I experienced one of the worth break ups of my life.  There were some phone calls and emails.  Lots of tears.  A roller coaster of emotion.  Breaking up with a friend like that is way worse than breaking up with a boyfriend.  (Okay, maybe not always but in this case it was.)  I was disappointed.  In her.  In me.  I literally felt our friendship crumbling.

There I was, alone, pregnant and thouroughly depressed.  And the one thing, that my brain, some how decided would make everything OKAY... a banana snow cone.

Bizarre.

But suddenly I wanted...nay...NEEDED a banana snow cone.  RIGHT THAT MINUTE.  If only I could taste the sweet coldness of a banana snow cone, somehow all this hurt would just simply melt away. 

It is so odd that I decided on that.  But once I determined I needed one, I was fixated on it.  I was on a mission.  TO heal my heart and satisfy this intense craving, the old thing that would do was this banana snow cone.  Maybe there is some strange psychology out there, I don't know.  It just WAS.

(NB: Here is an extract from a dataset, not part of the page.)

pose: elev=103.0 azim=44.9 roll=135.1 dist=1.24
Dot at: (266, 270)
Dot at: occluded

So, I got in my car and drove.  I drove the entire OKC metropolitis.  I drove for nearly two hours.  Not a snow cone stand open.  It was only April afterall.

So, I was left completely empty.

I went on to serve in her wedding, as it was too late to change anything.  But it was awkward.  She backed out of my wedding.  We eventually made up.  But it was never the same.  For one, she lives a state away.  We both have kids and jobs and it is hard to get away.  But whenever she is in town she makes an effort to come see my kids.  We are facebook friends, for whatever that's worth.  And she is still married, quite contentedly, I might add.  I went on to get married and have my babies and form other friendships.

But there are still times when I hear a song on the radio or hear a story on NPR and I think of her.  And every time I eat a banana snow cone I think of that day. 

Obviously, I'm eating a banana snow cone right now.